Assignment
Two lines mark the range in the entries below: the one holding "32: 2397160000 -> 2450000000" and the one holding "36: 2015140000 -> 2050000000". Set down those two and all lines between them, exactly.

Data supplied
*** Block opens ***

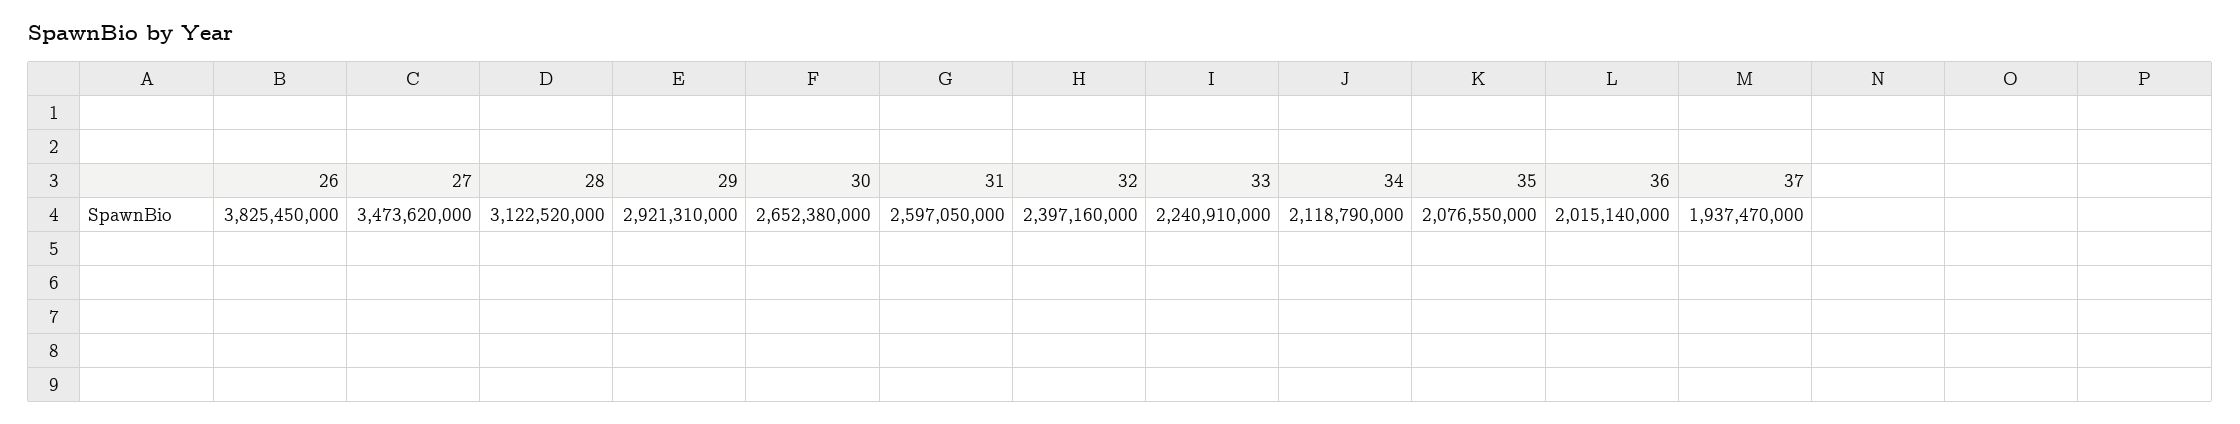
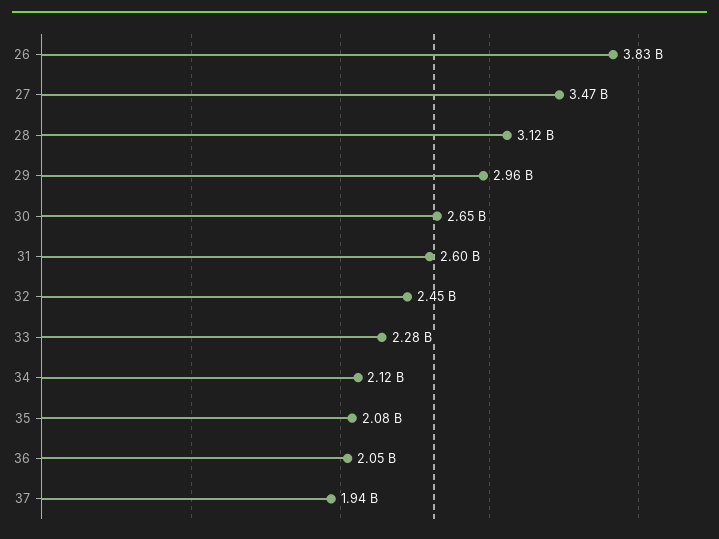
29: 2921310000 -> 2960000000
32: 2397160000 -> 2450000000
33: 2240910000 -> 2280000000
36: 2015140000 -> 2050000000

*** Block closes ***
*** Block opens ***

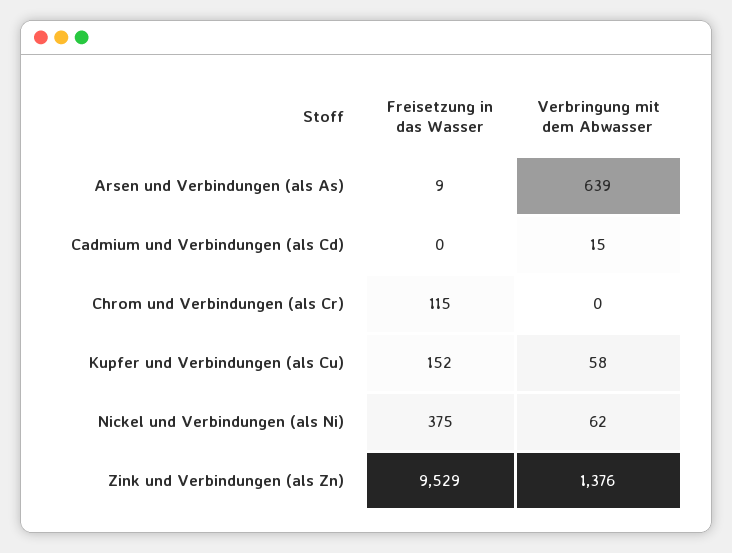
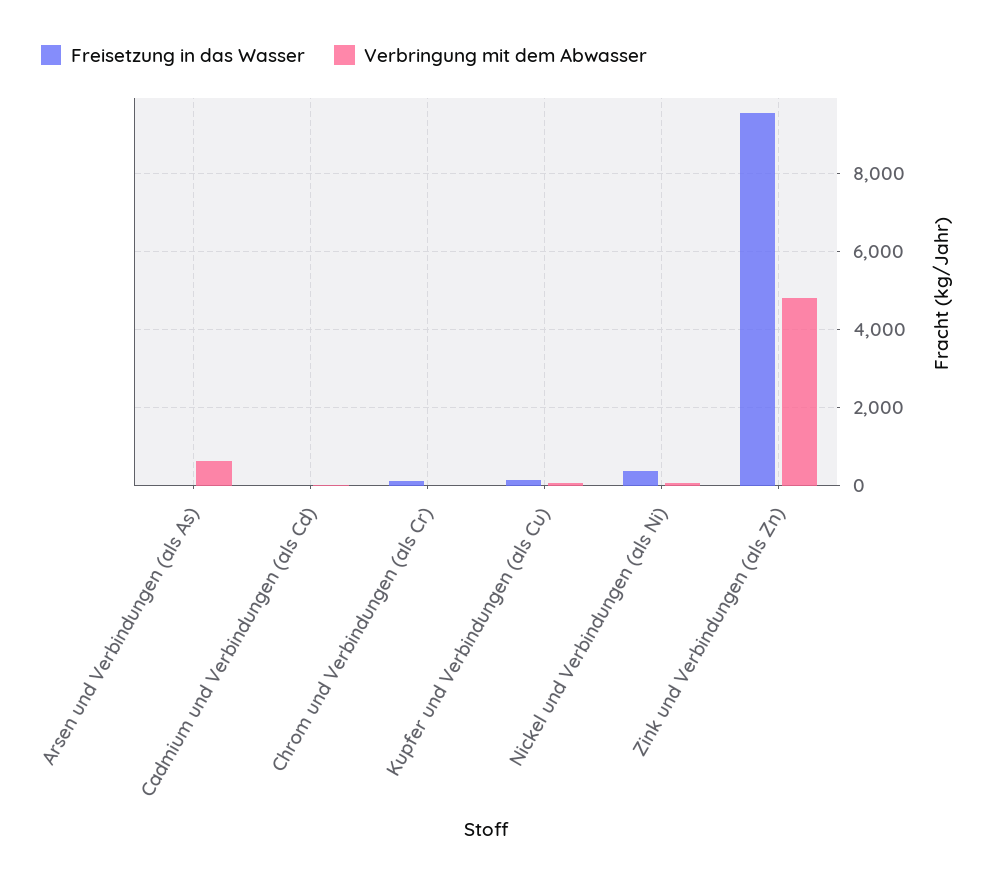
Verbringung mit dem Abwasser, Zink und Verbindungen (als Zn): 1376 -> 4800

*** Block closes ***

Expected output
32: 2397160000 -> 2450000000
33: 2240910000 -> 2280000000
36: 2015140000 -> 2050000000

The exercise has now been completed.